- WHAT TO DO
Your job is to return every line of the listing holding the string "både".

- RECORDS SUPPLIED
== Segment start ==

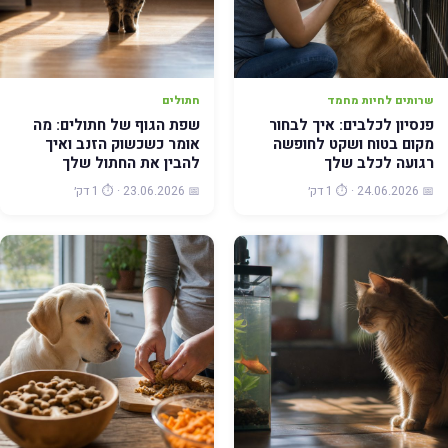
שרותים לחיות מחמד
חתולים
פנסיון לכלבים: איך לבחור
שפת הגוף של חתולים: מה
מקום בטוח ושקט לחופשה
אומר כשכשוק הזנב ואיך
רגועה לכלב שלך
להבין את החתול שלך
📅 24.06.2026 · ⏱️ 1 דק׳
📅 23.06.2026 · ⏱️ 1 דק׳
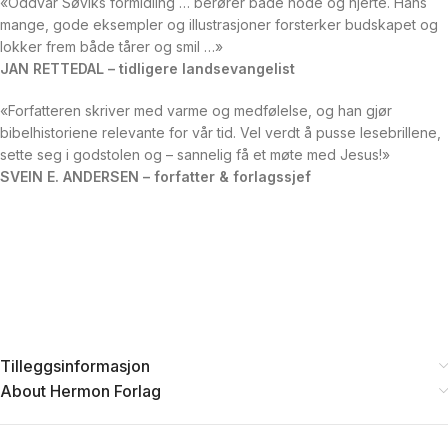
«Oddvar Søviks formidling … berører både hode og hjerte. Hans
mange, gode eksempler og illustrasjoner forsterker budskapet og
lokker frem både tårer og smil …»
JAN RETTEDAL – tidligere landsevangelist
«Forfatteren skriver med varme og medfølelse, og han gjør
bibelhistoriene relevante for vår tid. Vel verdt å pusse lesebrillene,
sette seg i godstolen og – sannelig få et møte med Jesus!»
SVEIN E. ANDERSEN – forfatter & forlagssjef
Tilleggsinformasjon
About Hermon Forlag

== Segment end ==

- WRITTEN ANSWER
«Oddvar Søviks formidling … berører både hode og hjerte. Hans
lokker frem både tårer og smil …»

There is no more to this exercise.